La Ley Vasca de Cooperación, en la picota: Sánchez recurre y las ONGs denuncian el ‘desvío’ a la industria militar
El Gobierno Vasco ha dado un giro radical y polémico a su Ley de Cooperación y Solidaridad. Una modificación introducida de tapadillo en los Presupuestos de 2026 ha alterado uno de los pilares fundamentales de la norma, abriendo la puerta a la financiación pública de la industria militar. Este cambio, justificado bajo la excusa de la Estrategia Europea de Seguridad, ha desatado una tormenta política y social. El Gobierno de Pedro Sánchez ya ha anunciado su intención de recurrir la ley ante el Tribunal Constitucional.

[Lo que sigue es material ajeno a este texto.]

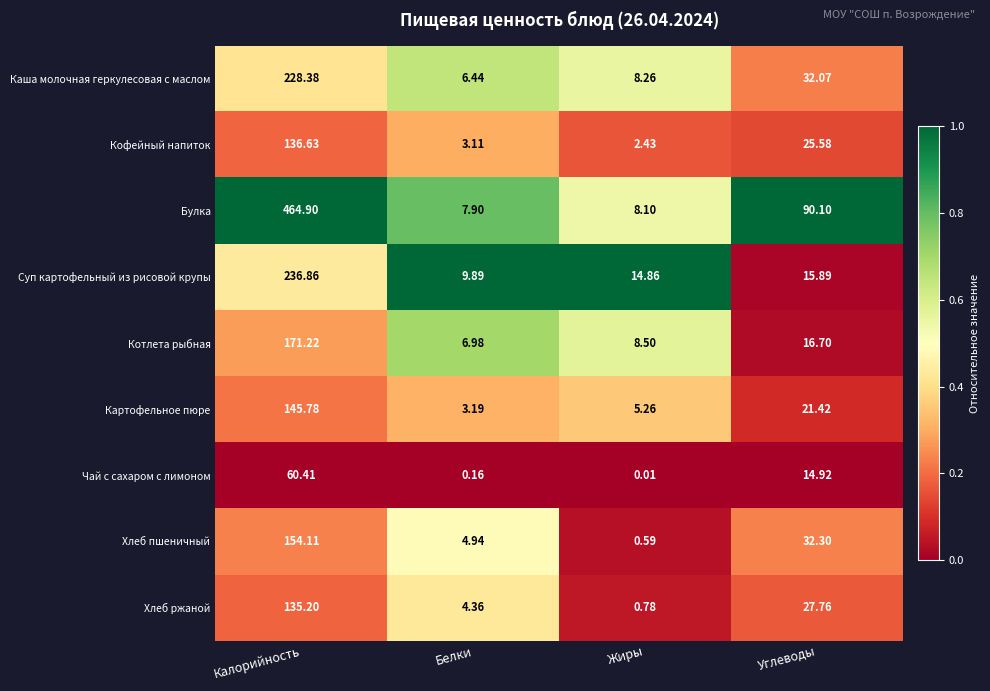

Between Жиры and Углеводы, which series saw the biggest shift?

Булка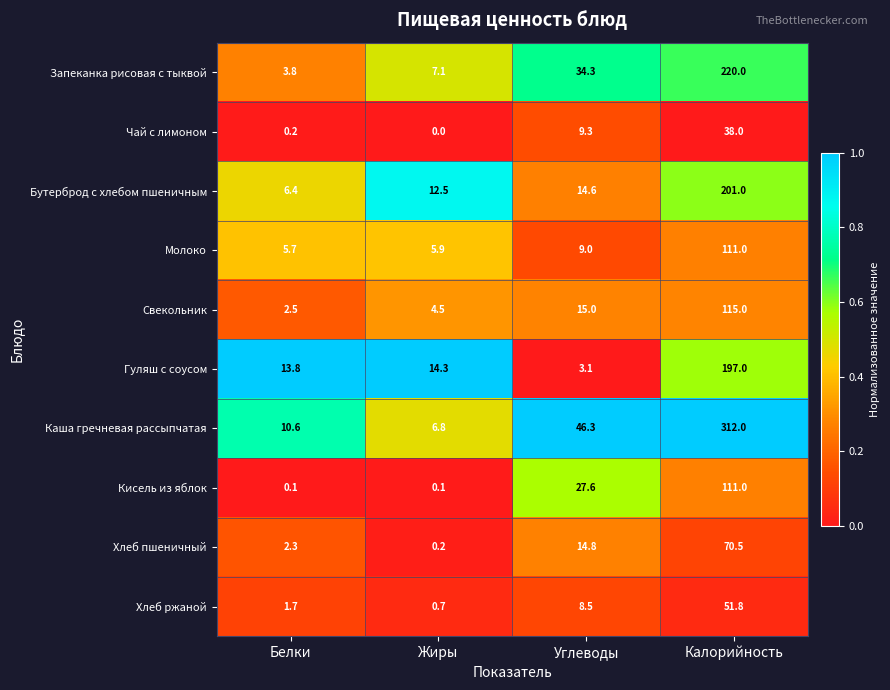

Which series has the largest total across all categories?

Каша гречневая рассыпчатая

La Ley Vasca de Cooperación, bajo escrutinio
La Ley Vasca de Cooperación y Solidaridad, aprobada en febrero de 2024 con amplio consenso, prohibía explícitamente que el sector público vasco colaborara económicamente con empresas dedicadas a la producción o comercialización de armamento. Sin embargo, una disposición final décima, integrada en los Presupuestos Generales de Euskadi para 2026, ha modificado el artículo 10.4 de dicha ley. Ahora, esta prohibición queda sin efecto si los proyectos se encuadran dentro de la Estrategia Europea de Seguridad. La decisión, que redefine la relación entre instituciones públicas e industria militar, se tomó sin debate parlamentario ni consulta ciudadana, presentándose como una mera adaptación técnica al contexto internacional.
Desvío de fondos: de la ayuda humanitaria a la defensa
La consecuencia más inmediata y criticada de esta modificación es el desvío de fondos. Mientras la ayuda humanitaria ve reducidos sus presupuestos, crece la inversión destinada a la industria militar y de defensa. La Coordinadora de ONGD de Euskadi ha sido una de las voces más críticas, denunciando que esta situación responde a una estrategia política interna y no a una necesidad real derivada del contexto internacional. Según sus informes, la ley aprobada en 2024, que obligaba a destinar el 0,7% del presupuesto vasco a fines de cooperación, no se está cumpliendo. Alertan que esta nueva disposición podría permitir la movilización de hasta 325 millones de euros en inversiones industriales con posible uso militar, cifra incompatible con los principios históricos de la cooperación vasca. A pesar de los recortes, más de 117.000 vascos participan activamente en organizaciones de cooperación internacional, mostrando el fuerte compromiso ciudadano con la solidaridad.
Sánchez anuncia recurso de inconstitucionalidad
El Gobierno de Pedro Sánchez no ha permanecido impasible. Fuentes del Ejecutivo central han anunciado su deseo de interponer un recurso de inconstitucionalidad contra la ley de los presupuestos vascos de 2026. El punto de conflicto se centra en la enmienda introducida por PNV y PSE-EE, que consideran que levanta de forma indebida el veto a la concesión de ayudas públicas a la industria armamentística. A pesar de la amenaza, ambos gobiernos han iniciado conversaciones a través de una comisión bilateral para intentar resolver las discrepancias de interpretación a nivel político, aunque desde el Gobierno Vasco confían en alcanzar un acuerdo.
Protestas ciudadanas contra la modificación
La ciudadanía vasca tampoco ha permanecido ajena a este controvertido cambio. El pasado 23 de diciembre de 2025, tuvo lugar una ruidosa concentración frente al Parlamento Vasco en Gasteiz para rechazar la modificación del artículo 10.4 de la Ley Vasca de Cooperación y Solidaridad. Convocada por diversas organizaciones sociales, pacifistas, feministas y de cooperación, bajo lemas como “No a la modificación de la ley vasca de cooperación NI 1€ PÚBLICO PARA LA INDUSTRIA MILITAR VASCA”, la protesta visibilizó el rechazo a que fondos públicos se destinen a la industria militar. La Coordinadora de ONGD de Euskadi y Zehar-Errefuxiatuekin se sumaron a la convocatoria, alertando sobre el riesgo de desvirtuar la normativa de cooperación.
El futuro incierto de la cooperación vasca
La modificación de la Ley Vasca de Cooperación y Solidaridad ha puesto en jaque los principios que la sustentaban y ha generado una profunda división. Mientras el Gobierno Vasco defiende la necesidad de adaptarse al nuevo contexto geopolítico y a la Estrategia Europea de Seguridad, las organizaciones de cooperación y una parte significativa de la sociedad civil denuncian un claro retroceso en materia de paz y solidaridad. La posible intervención del Tribunal Constitucional y las negociaciones entre ambos gobiernos marcarán el futuro inmediato de esta polémica ley, dejando en el aire la verdadera vocación solidaria del País Vasco.